La decisione è arrivata con un’ordinanza pubblicata il primo settembre 2026. La prova della candidata era stata valutata negativamente dalla Commissione esaminatrice istituita presso la Corte d’Appello di Roma, competente per la correzione degli elaborati.

Il ricorso al Tar e il primo verdetto

Assistita dall’avvocato Pasquale Marotta, la candidata aveva deciso di contestare il giudizio rivolgendosi inizialmente al Tar Campania di Napoli. In primo grado, tuttavia, il ricorso era stato respinto. I giudici avevano ritenuto che la valutazione espressa dalla Commissione non potesse essere sindacata nel merito e che non fosse possibile procedere alla comparazione con altri elaborati giudicati positivamente.

Il Consiglio di Stato accoglie l’appello per l’esame dell’avvocato

La vicenda è quindi approdata davanti al Consiglio di Stato, che ha ribaltato l’esito della prima fase, accogliendo l’appello e disponendo un nuovo esame dell’elaborato. La valutazione dovrà essere effettuata da una diversa Commissione, individuata presso la Corte d’Appello di Bologna.

Tra gli aspetti evidenziati nel ricorso figurano la presunta mancata corretta applicazione dei criteri di valutazione stabiliti preventivamente dalla Commissione nazionale presso il Ministero della Giustizia e una possibile disparità di trattamento.

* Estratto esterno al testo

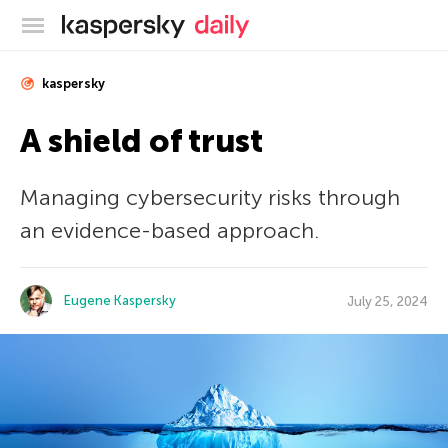
Kaspersky official blog
kaspersky
A shield of trust
Managing cybersecurity risks through
an evidence-based approach.
Eugene Kaspersky
July 25, 2024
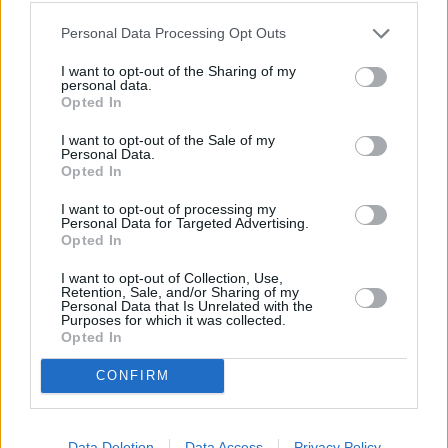
Personal Data Processing Opt Outs
I want to opt-out of the Sharing of my
personal data.
Rugsėjo 22 d.
Opted In
I want to opt-out of the Sale of my
Personal Data.
Opted In
Tavo lūpom vaikščiojo rasa
1
1
SAULIUS PRUSAITIS IR RONDO
I want to opt-out of processing my
Personal Data for Targeted Advertising.
Opted In
Lūpų saldumo
2
1
I want to opt-out of Collection, Use,
GABRIELIUS VAGELIS IR GINTĖ
Retention, Sale, and/or Sharing of my
Personal Data that Is Unrelated with the
Purposes for which it was collected.
Opted In
As vėl esu toli (Tarp žemės
ir dangaus)
3
1
CONFIRM
KARALISKA ERDVE IR MERUNAS
Gegužis
Data Deletion
Data Access
Privacy Policy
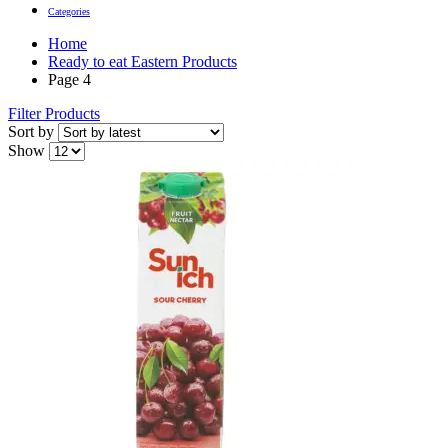
Categories
Home
Ready to eat Eastern Products
Page 4
Filter Products
Sort by
Show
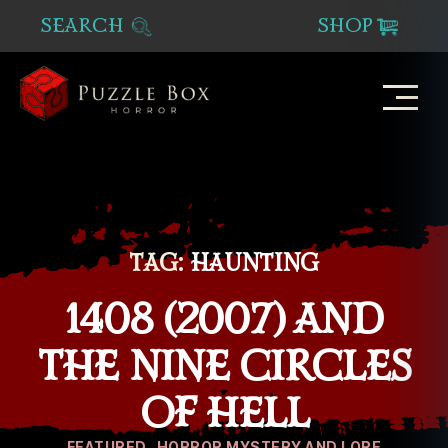
SEARCH
SHOP
Puzzle
Box
Horror
TAG:
HAUNTING
1408 (2007) AND
THE NINE CIRCLES
OF HELL
Categories
FEATURED
HORROR MYSTERY AND LORE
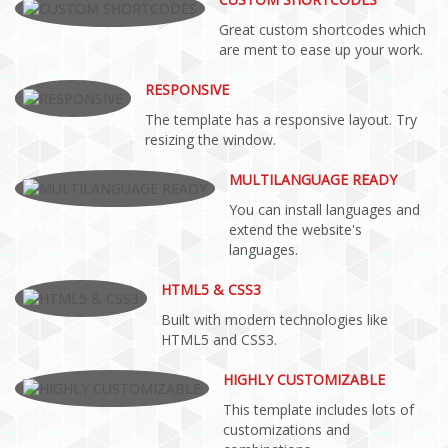
Great custom shortcodes which
are ment to ease up your work.
RESPONSIVE
The template has a responsive layout. Try
resizing the window.
MULTILANGUAGE READY
You can install languages and
extend the website's
languages.
HTML5 & CSS3
Built with modern technologies like
HTML5 and CSS3.
HIGHLY CUSTOMIZABLE
This template includes lots of
customizations and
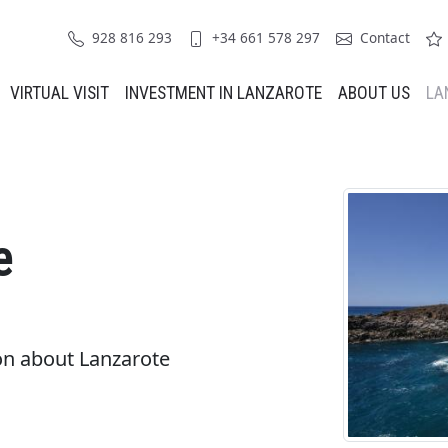
928 816 293
+34 661 578 297
Contact
VIRTUAL VISIT
INVESTMENT IN LANZAROTE
ABOUT US
LA
e
on about Lanzarote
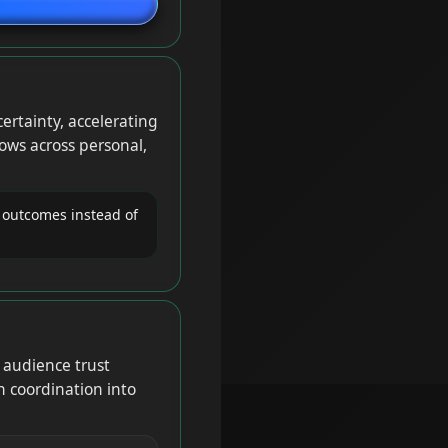
ertainty, accelerating
ows across personal,
 outcomes instead of
audience trust
n coordination into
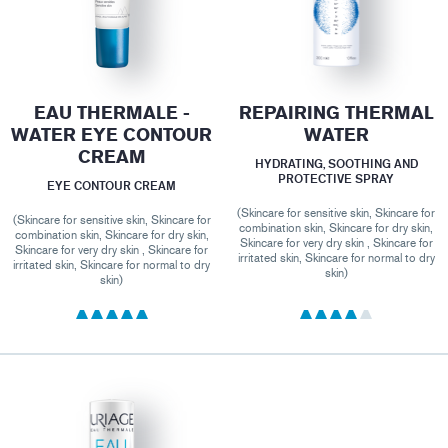
EAU THERMALE -
REPAIRING THERMAL
WATER EYE CONTOUR
WATER
CREAM
HYDRATING, SOOTHING AND
PROTECTIVE SPRAY
EYE CONTOUR CREAM
(Skincare for sensitive skin, Skincare for
(Skincare for sensitive skin, Skincare for
combination skin, Skincare for dry skin,
combination skin, Skincare for dry skin,
Skincare for very dry skin , Skincare for
Skincare for very dry skin , Skincare for
irritated skin, Skincare for normal to dry
irritated skin, Skincare for normal to dry
skin)
skin)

In particolare, sarebbe stato portato all’attenzione dei giudici un altro elaborato, considerato identico nella struttura e nell’impostazione, che era stato invece valutato positivamente da un’altra Commissione operante presso la Corte d’Appello di Roma.

Il possibile precedente per casi analoghi

L’ordinanza assume particolare rilievo perché, secondo quanto evidenziato nel documento, potrebbe rappresentare un precedente significativo rispetto all’orientamento finora prevalentemente restrittivo del Consiglio di Stato in controversie di questo tipo.